Viewpoint: Keeping the pressure on innovation to cut costs

Offshore wind costs continue to fall dramatically. At £74.75 (€84.90) for Triton Knoll and £57.50 (€65.31) for Hornsea 2 and Moray Firth, the winning contract prices in the latest UK contract for difference auction are equivalent to a levelised cost of energy (LCOE) of about €77/MWh and €62/MWh.

These latest winning bids were lower than even the most optimistic analysts expected. Several factors suggested that developers for these UK projects would struggle to match the very low bids seen in the Danish, Dutch and German auctions from earlier this year.

They did, however, manage to find ways to achieve comparable costs, and the winning bids were almost half those of the last UK auction, two and a half years earlier. Offshore wind farms that come online in 2022/23 will be cost competitive with new gas-power plants, whose LCOE is around €65/MWh.

By that time, offshore wind will be established as a mainstream supplier of electricity. Looking further ahead, technology — in particular, larger turbines, processes and learning improvements — will see cost reductions continue for some time. For a wind farm on a typical site reaching a final investment decision in 2030, we forecast LCOE will fall to about €51-54/MWh — or more than 20% below even the latest auction results.

Cost reductions could accelerate the trend in offshore-wind deployment. The lower costs increase the number of economically attractive sites for offshore wind, which allows a bigger pipeline of projects to be established. A bigger pipeline generates lower risk and greater economies of scale, which in turn reduces costs further. Lower costs and greater volumes mean the supply chain remains competitive and commercially viable, despite the falling revenue per megawatt hour.

To continue to push prices down, wind generation needs to continue to ensure competition. The cost reductions already achieved using horizontal axis wind turbines (HAWT) technology gives it a strong advantage, and larger HAWTs will be an important contributor to LCOE falling further by 2030.

But while rightly lauded as good news for consumers and governments, will these low bids stifle investment, and the inherent risk-taking required, in disruptive technologies, such as airborne wind?

Current winning projects are based on HAWT technology becoming bigger, better and cheaper. If the industry believes it can be among the lowest cost sources of new generation capacity, including non-renewables, there is the possibility that the perceived need for disruptive technologies diminishes. Such a view would be at best naive and at worst complacent. Any industry, or company, that feels it no longer needs to innovate will soon be surpassed by competitors.
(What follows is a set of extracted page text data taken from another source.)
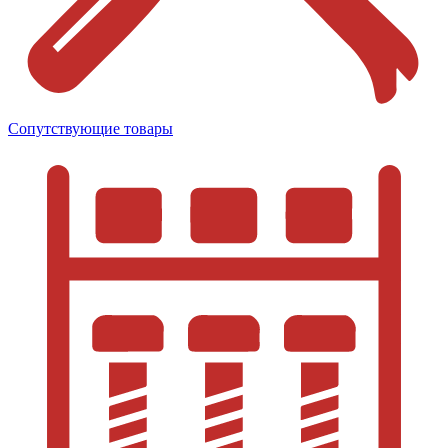
Сопутствующие товары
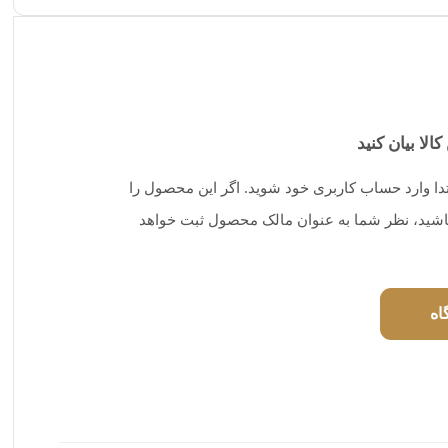
کالا بیان کنید
تدا وارد حساب کاربری خود شوید. اگر این محصول را
 باشید، نظر شما به عنوان مالک محصول ثبت خواهد
اه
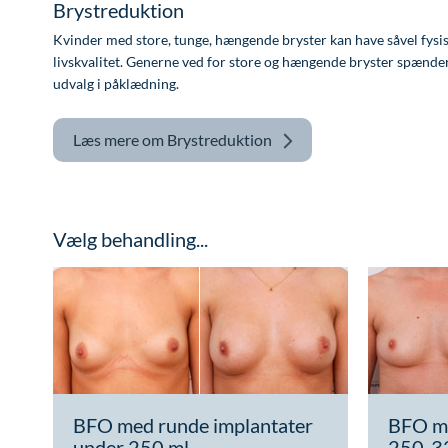
Brystreduktion
Kvinder med store, tunge, hængende bryster kan have såvel fysisk
livskvalitet. Generne ved for store og hængende bryster spænder
udvalg i påklædning.
Læs mere om
Brystreduktion
Vælg behandling...
BFO med runde implantater
BFO me
under 250 ml
250-3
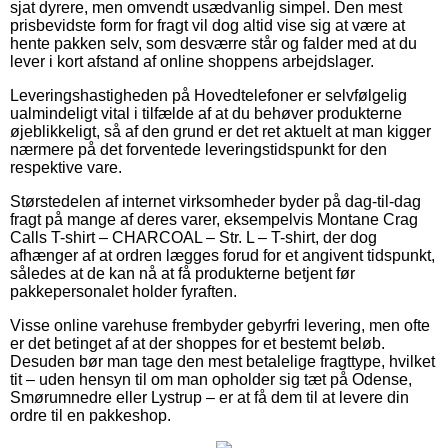
sjat dyrere, men omvendt usædvanlig simpel. Den mest
prisbevidste form for fragt vil dog altid vise sig at være at
hente pakken selv, som desværre står og falder med at du
lever i kort afstand af online shoppens arbejdslager.
Leveringshastigheden på Hovedtelefoner er selvfølgelig
ualmindeligt vital i tilfælde af at du behøver produkterne
øjeblikkeligt, så af den grund er det ret aktuelt at man kigger
nærmere på det forventede leveringstidspunkt for den
respektive vare.
Størstedelen af internet virksomheder byder på dag-til-dag
fragt på mange af deres varer, eksempelvis Montane Crag
Calls T-shirt – CHARCOAL – Str. L – T-shirt, der dog
afhænger af at ordren lægges forud for et angivent tidspunkt,
således at de kan nå at få produkterne betjent før
pakkepersonalet holder fyraften.
Visse online varehuse frembyder gebyrfri levering, men ofte
er det betinget af at der shoppes for et bestemt beløb.
Desuden bør man tage den mest betalelige fragttype, hvilket
tit – uden hensyn til om man opholder sig tæt på Odense,
Smørumnedre eller Lystrup – er at få dem til at levere din
ordre til en pakkeshop.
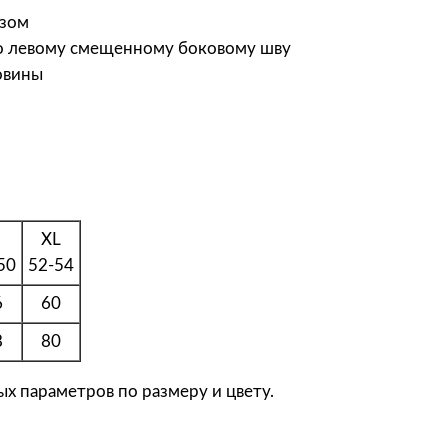
а
езом
M
по левому смещенному боковому шву
a
овины
n
e
v
r
Ф
у
т
XL
б
50
52-54
о
6
60
л
к
8
80
а
х параметров по размеру и цвету.
у
н
и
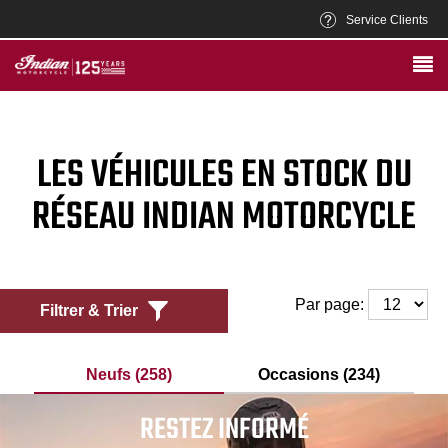
Service Clients
LES VÉHICULES EN STOCK DU
RÉSEAU INDIAN MOTORCYCLE
Par page:
Filtrer & Trier
Neufs (258)
Occasions (234)
RESTEZ INFORMÉ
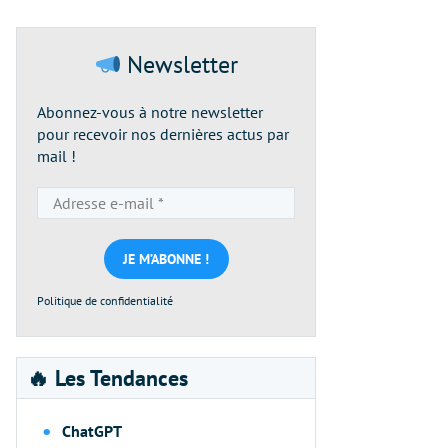
Newsletter
Abonnez-vous à notre newsletter
pour recevoir nos dernières actus par
mail !
Adresse
e-
mail
*
Politique de confidentialité
🔥 Les Tendances
ChatGPT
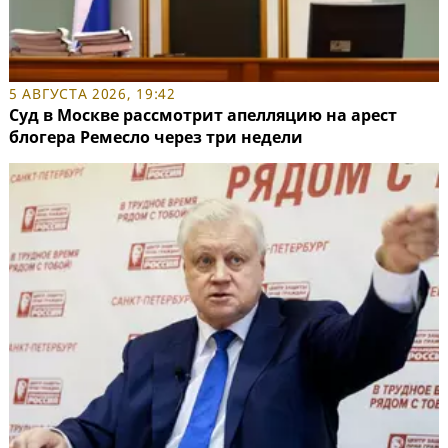
5 АВГУСТА 2026, 19:42
Суд в Москве рассмотрит апелляцию на арест
блогера Ремесло через три недели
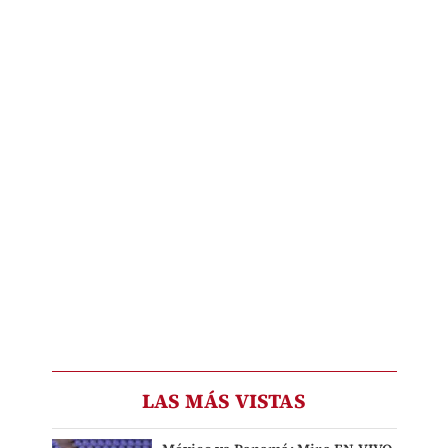
LAS MÁS VISTAS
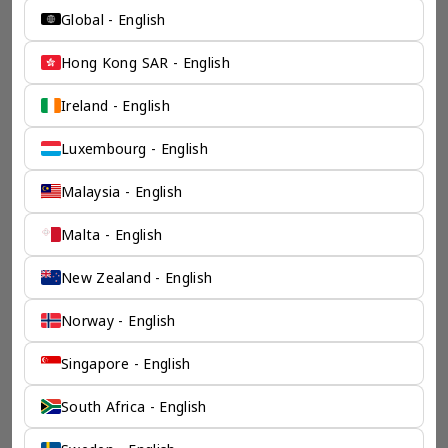
Global - English
Hong Kong SAR - English
Ireland - English
Luxembourg - English
Malaysia - English
Malta - English
New Zealand - English
Norway - English
Singapore - English
South Africa - English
Many of the major societal shifts expected in the coming decades, especially the electrification of transport, will mean that the cost of electricity will play a major role in national and household expenditure, so the pressure to drive down costs as far as possible will only increase.

Airborne technology

Airborne wind-energy generation has the potential to become a key disruptive technology, helping to achieve signification future cost reduction. Airborne technologies will benefit fully from many of the supply-chain cost savings in "conventional" HAWT technology, such as development, transmission, and operation and maintenance of the wind farm, transmission and electrical array. They will also have a number of specific cost reductions in their favour.

Our independent work with airborne innovators, especially those using kite-based technology, has revealed that once commercial, using airborne technology in offshore wind farms could produce an average LCOE that is a third lower than HAWT technology. This saving comes from the much lower Capex of the airborne systems, combined with a higher annual energy production, mainly as a result of achieving a higher load factor.
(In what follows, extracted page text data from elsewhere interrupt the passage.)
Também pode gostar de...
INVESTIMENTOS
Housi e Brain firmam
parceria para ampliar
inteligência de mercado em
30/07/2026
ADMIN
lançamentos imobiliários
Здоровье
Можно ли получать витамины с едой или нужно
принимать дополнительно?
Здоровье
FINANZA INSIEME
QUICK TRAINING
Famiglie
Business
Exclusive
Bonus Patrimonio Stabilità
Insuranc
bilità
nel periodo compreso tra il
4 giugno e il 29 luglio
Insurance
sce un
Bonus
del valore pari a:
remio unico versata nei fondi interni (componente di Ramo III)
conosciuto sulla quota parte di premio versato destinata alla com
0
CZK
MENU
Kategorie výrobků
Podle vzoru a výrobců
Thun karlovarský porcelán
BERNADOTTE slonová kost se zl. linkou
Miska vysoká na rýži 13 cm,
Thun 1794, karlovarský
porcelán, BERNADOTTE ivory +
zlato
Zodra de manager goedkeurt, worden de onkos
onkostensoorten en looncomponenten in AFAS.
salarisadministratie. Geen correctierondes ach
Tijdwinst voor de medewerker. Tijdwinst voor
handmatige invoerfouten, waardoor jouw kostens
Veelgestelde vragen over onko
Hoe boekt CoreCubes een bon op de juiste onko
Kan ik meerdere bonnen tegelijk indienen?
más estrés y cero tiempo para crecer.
Testing of airborne wind-energy technologies has demonstrated many of the necessary technical ingredients needed. As new test sites are established, free from restrictions such as running at night, prototypes in the 500-600kW range will need to operate continuously, automatically and unattended for significant periods.

To then move from this intermediate stage to commercial deployment, airborne technologies will need robust and independent assessment to show that successful operation has not eroded its LCOE reduction potential. This will then turn the perceived gamble of trying something "new" into a sensible business decision for investors and developers.